#### WHAT IS EXPECTED:
Since the copy must hold text only, transcribe the data below exactly and omit the images.

Revision tracking records
------------------------------------------------------------------------

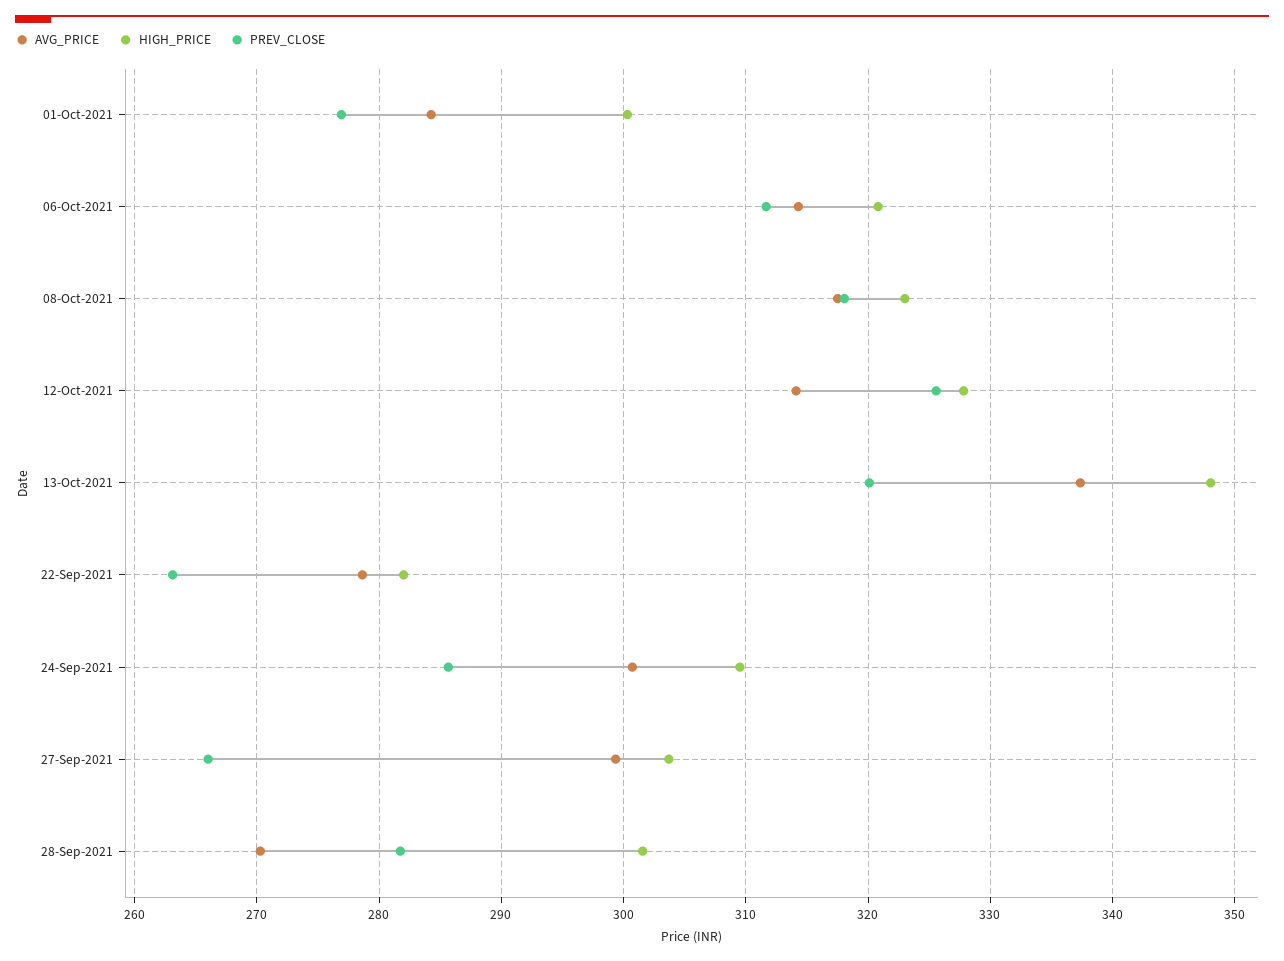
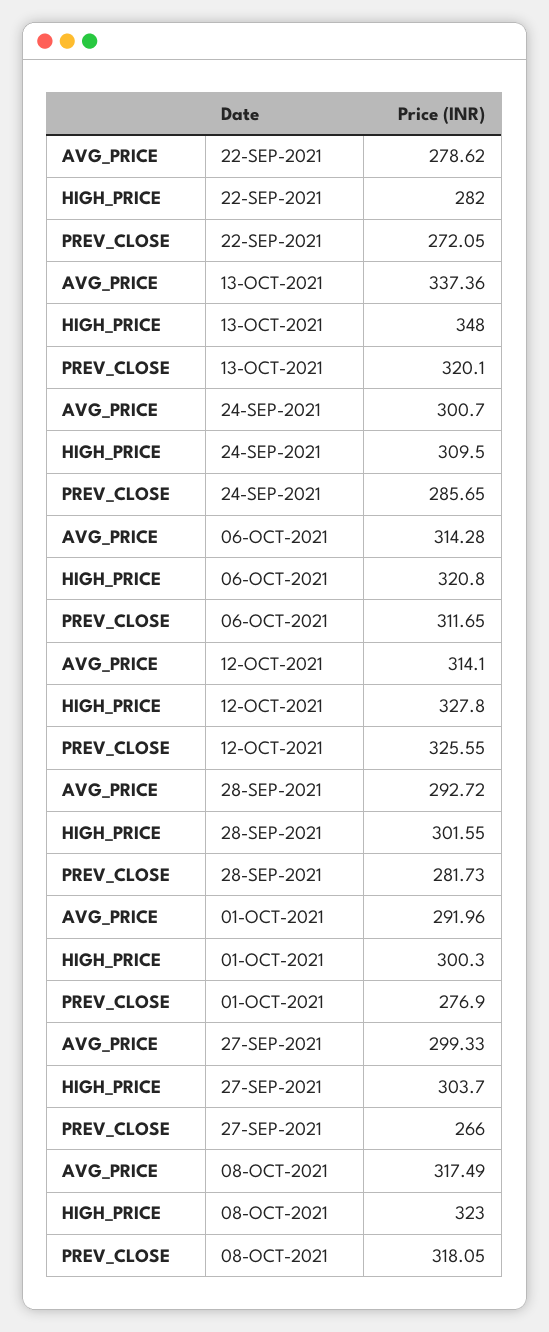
  {
    "AVG_PRICE": {
-     "01-Oct-2021": 284,
+     "01-Oct-2021": 291.96,
      "06-Oct-2021": 314.28,
      "08-Oct-2021": 317.49,
      "12-Oct-2021": 314.1,
      "13-Oct-2021": 337.36,
      "22-Sep-2021": 278.62,
      "24-Sep-2021": 300.7,
      "27-Sep-2021": 299.33,
-     "28-Sep-2021": 270
+     "28-Sep-2021": 292.72
    },
    "HIGH_PRICE": {
      "01-Oct-2021": 300.3,
      "06-Oct-2021": 320.8,
      "08-Oct-2021": 323,
      "12-Oct-2021": 327.8,
      "13-Oct-2021": 348,
      "22-Sep-2021": 282,
      "24-Sep-2021": 309.5,
      "27-Sep-2021": 303.7,
      "28-Sep-2021": 301.55
    },
    "PREV_CLOSE": {
      "01-Oct-2021": 276.9,
      "06-Oct-2021": 311.65,
      "08-Oct-2021": 318.05,
      "12-Oct-2021": 325.55,
      "13-Oct-2021": 320.1,
-     "22-Sep-2021": 263,
+     "22-Sep-2021": 272.05,
      "24-Sep-2021": 285.65,
      "27-Sep-2021": 266,
      "28-Sep-2021": 281.73
    }
  }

------------------------------------------------------------------------

#### ANSWER AREA:
  {
    "AVG_PRICE": {
-     "01-Oct-2021": 284,
+     "01-Oct-2021": 291.96,
      "06-Oct-2021": 314.28,
      "08-Oct-2021": 317.49,
      "12-Oct-2021": 314.1,
      "13-Oct-2021": 337.36,
      "22-Sep-2021": 278.62,
      "24-Sep-2021": 300.7,
      "27-Sep-2021": 299.33,
-     "28-Sep-2021": 270
+     "28-Sep-2021": 292.72
    },
    "HIGH_PRICE": {
      "01-Oct-2021": 300.3,
      "06-Oct-2021": 320.8,
      "08-Oct-2021": 323,
      "12-Oct-2021": 327.8,
      "13-Oct-2021": 348,
      "22-Sep-2021": 282,
      "24-Sep-2021": 309.5,
      "27-Sep-2021": 303.7,
      "28-Sep-2021": 301.55
    },
    "PREV_CLOSE": {
      "01-Oct-2021": 276.9,
      "06-Oct-2021": 311.65,
      "08-Oct-2021": 318.05,
      "12-Oct-2021": 325.55,
      "13-Oct-2021": 320.1,
-     "22-Sep-2021": 263,
+     "22-Sep-2021": 272.05,
      "24-Sep-2021": 285.65,
      "27-Sep-2021": 266,
      "28-Sep-2021": 281.73
    }
  }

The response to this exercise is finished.